═══ Source extract ═══

In V4,L1: should be 'remind you' instead of remain

AldefinaAldefina    петък, 03/05/2013 - 07:20

¡Hola, Rosa!
Una vez más he traducido la misma canción que tu, pero es una de mis favoritas. Lo siento.

As for your translation I like it and I think that the tile you used “Trying to conquer you once again” is fantastic. I love the word “conquer” that you have chosen. It suites here absolutely perfect (thefreedictionary.com definition: to gain the love, sympathy, etc., of (someone) by seduction or force of personality) and I don’t think that any other choice would have been better.
For me “conquer” has also some connection with Spanish “conquistar” and “conquistador” - “se aplica a la persona que consigue el amor de otra persona con facilidad” but also “se aplica a la persona o ejército que consigue el dominio y control de una población o de un territorio como consecuencia de una guerra”, so the meaning of these words both in Spanish and in English is the same.
I would suggest you to leave this title as the only one and write the other one in comments.

Stanza 6, verse 4: I think it would be safer to use “that” instead of “it”.

Stanza 7: I know that you can “give promises” or simply “promise”, but I don’t think you can “swear promises”, because it’s something that we call in Poland “buttery butter” - “to swear” means in fact “to promise” (dictionary.cambridge.org definition: “swear - to promise or say firmly that you are telling the truth or that you will do something or behave in a particular way”).

Last stanza: “seeing the stars with you” sounds strange. I think it should be rather “looking at the stars”, as you wrote in comments.

Anyway, I think you deserve the five stars that I gave you.

Mucias gracias.

roster 31roster 31
   петък, 03/05/2013 - 18:03

No wonder the Spaniards were "Los conquistadores"!!!

I made the changes. Thank you for your comments and the stars.

═══

▶ [Problem A] In the comment thread, edit everything from "Stanza 6, verse" down to "I gave you.", putting "odd" where "strange" appears.
▶ [Problem B] List every spot in the song translation that the comment thread points to by stanza, verse or line.

═══ Records shown ═══

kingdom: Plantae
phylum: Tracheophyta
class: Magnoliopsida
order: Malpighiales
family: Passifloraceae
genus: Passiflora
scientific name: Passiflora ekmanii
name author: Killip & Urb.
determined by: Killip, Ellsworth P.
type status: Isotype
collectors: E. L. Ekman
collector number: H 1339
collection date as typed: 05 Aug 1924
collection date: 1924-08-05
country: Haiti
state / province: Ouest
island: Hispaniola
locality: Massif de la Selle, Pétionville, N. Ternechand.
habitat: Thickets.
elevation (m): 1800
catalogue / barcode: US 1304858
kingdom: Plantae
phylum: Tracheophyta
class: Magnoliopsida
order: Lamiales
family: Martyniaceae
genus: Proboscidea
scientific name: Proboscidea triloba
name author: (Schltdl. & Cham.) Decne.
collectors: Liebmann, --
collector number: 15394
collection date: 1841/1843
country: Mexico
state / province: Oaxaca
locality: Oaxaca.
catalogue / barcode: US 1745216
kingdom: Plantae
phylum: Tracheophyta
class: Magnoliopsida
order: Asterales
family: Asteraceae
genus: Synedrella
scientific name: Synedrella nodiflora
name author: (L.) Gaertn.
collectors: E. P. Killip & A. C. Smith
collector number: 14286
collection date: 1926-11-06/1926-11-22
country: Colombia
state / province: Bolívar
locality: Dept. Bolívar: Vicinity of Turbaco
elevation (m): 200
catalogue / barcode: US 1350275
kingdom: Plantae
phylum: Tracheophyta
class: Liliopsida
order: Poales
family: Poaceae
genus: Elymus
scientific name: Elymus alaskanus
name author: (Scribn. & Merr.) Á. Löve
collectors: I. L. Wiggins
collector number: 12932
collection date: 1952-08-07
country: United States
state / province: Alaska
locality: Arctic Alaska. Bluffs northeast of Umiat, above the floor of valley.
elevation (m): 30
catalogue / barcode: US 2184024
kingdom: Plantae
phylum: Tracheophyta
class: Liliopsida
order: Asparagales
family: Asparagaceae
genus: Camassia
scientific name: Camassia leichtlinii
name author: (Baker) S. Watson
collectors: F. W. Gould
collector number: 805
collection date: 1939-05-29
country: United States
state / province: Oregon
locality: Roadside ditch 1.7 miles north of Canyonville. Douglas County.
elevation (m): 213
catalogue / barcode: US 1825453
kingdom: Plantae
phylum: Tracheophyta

═══

▶ [Task solution A]
Stanza 6, verse 4: I think it would be safer to use “that” instead of “it”.

Stanza 7: I know that you can “give promises” or simply “promise”, but I don’t think you can “swear promises”, because it’s something that we call in Poland “buttery butter” - “to swear” means in fact “to promise” (dictionary.cambridge.org definition: “swear - to promise or say firmly that you are telling the truth or that you will do something or behave in a particular way”).

Last stanza: “seeing the stars with you” sounds odd. I think it should be rather “looking at the stars”, as you wrote in comments.

Anyway, I think you deserve the five stars that I gave you.

▶ [Task solution B]
- V4,L1
- Stanza 6, verse 4
- Stanza 7
- Last stanza